Часы в палате показывали начало шестого утра.
Приморская больница, конечно, не блистала стерильностью. Однако пол был чист, халаты у персонала свежи. Никакого сравнения с пропыленной, затхлой комнатухой – бывшей котельной базы отдыха «Факел», где разместили Диму сейчас.
Дорогу журналист вынес мужественно. До лифта и дальше, через служебный ход до парковки дошел почти сам – Надя с Женей только под руки его поддерживали. И, когда ехали, а квадроцикл ухал в ямы, не стонал – лишь зубы стискивал. Однажды, когда особенно сильно тряхнуло, на его глазах выступили слезы, губы прошептали ругательство.
А когда, наконец, его уложили на койку, застеленную вместо свежей простыни ветхой дерюжкой, шепнул ей в ухо:
– По-моему, я здесь сдохну.
Надя, уже давно вся на нервах, всхлипнула в ответ:
– Димочка… ну что мне оставалось?
И он, сам слабый, несчастный, с пересохшими губами, тут же кинулся утешать:
– Все, все, Надька. Прости. Ты права. Ты приняла единственно возможное правильное решение. И, конечно, ты меня вылечишь.
А она в страхе подумала, что никогда в своей жизни не делала послеоперационные перевязки. И тем более не ставила капельницы. Но произнесла, как могла, твердо:
– Естественно, вылечу.
Он улыбнулся в ответ на ее показное бахвальство. Произнес – голос звучал куда бодрее, чем несколько часов назад:
– Кстати, знаешь, что странно? Я действительно чувствую себя лучше. Почти нормально.

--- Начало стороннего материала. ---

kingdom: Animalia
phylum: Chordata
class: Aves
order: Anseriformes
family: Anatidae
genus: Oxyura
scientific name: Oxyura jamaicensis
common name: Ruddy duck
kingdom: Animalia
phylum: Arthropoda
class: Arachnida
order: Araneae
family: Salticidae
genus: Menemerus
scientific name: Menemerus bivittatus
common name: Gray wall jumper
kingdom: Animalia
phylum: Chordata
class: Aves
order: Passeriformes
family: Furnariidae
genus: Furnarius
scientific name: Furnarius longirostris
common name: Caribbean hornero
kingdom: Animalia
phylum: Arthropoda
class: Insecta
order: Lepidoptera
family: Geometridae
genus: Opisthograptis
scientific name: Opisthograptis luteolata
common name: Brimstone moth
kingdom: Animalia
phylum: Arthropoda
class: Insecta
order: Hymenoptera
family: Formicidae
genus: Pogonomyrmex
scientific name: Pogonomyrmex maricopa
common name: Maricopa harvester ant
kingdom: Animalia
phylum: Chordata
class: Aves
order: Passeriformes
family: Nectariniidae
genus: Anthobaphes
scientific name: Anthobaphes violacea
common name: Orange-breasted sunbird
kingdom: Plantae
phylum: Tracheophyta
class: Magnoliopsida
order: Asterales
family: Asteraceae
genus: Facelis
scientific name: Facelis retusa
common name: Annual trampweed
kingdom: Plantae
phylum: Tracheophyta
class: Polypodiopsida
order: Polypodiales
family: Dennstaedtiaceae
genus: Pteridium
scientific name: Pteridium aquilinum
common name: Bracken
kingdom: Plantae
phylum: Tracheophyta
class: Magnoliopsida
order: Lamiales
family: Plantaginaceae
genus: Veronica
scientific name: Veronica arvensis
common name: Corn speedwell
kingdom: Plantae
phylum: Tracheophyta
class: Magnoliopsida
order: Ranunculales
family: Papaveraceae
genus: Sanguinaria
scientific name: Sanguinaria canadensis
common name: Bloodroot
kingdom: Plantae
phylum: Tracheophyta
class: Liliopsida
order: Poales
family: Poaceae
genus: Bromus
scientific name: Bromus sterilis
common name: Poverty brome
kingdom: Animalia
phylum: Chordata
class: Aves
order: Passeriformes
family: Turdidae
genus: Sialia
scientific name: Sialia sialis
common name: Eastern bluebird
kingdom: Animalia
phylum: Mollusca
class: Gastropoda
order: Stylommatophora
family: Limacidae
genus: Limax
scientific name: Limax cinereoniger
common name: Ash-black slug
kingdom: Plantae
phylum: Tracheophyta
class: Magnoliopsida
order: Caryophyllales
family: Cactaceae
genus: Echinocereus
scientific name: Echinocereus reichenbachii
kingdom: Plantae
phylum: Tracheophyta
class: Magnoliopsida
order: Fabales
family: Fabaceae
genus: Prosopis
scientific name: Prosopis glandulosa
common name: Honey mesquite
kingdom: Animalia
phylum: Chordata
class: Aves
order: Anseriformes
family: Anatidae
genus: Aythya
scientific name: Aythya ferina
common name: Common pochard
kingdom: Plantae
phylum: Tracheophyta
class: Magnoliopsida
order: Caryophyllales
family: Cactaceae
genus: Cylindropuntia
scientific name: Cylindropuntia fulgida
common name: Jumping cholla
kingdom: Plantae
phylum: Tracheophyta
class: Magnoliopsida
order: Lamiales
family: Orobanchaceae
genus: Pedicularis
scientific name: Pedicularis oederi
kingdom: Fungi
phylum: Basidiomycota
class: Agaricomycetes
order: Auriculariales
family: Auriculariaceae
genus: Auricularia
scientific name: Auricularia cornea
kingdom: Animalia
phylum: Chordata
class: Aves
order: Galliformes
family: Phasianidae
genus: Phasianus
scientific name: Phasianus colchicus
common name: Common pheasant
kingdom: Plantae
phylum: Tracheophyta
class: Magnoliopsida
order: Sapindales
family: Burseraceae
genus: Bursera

Попытался приподняться, но поморщился.
– Лежи! – накинулась на него Надя.
А Полуянов заверил:
– Ну, завтра уж точно встану. А пока…
– Пока тебе надо поспать, – твердо произнесла она.
И обернулась к стоявшему рядом Жене:
– А тебе съездить в аптеку. И в продуктовый. Список, что нужно, я сейчас напишу.
Фотограф подмигнул Диме:
– Она у тебя всегда так командует?
– Нет, только в особых случаях, – хмыкнул Полуянов.
Приподнялся на куцей подушке, шарит по убежищу Соловца уже осмысленным, заинтересованным взглядом.
– Дима. Если не ляжешь, я тебе сейчас укол снотворного сделаю, – припугнула его Митрофанова.
Полуянов же вдруг спросил:
– Женя! А у тебя здесь, случайно, компьютера нет?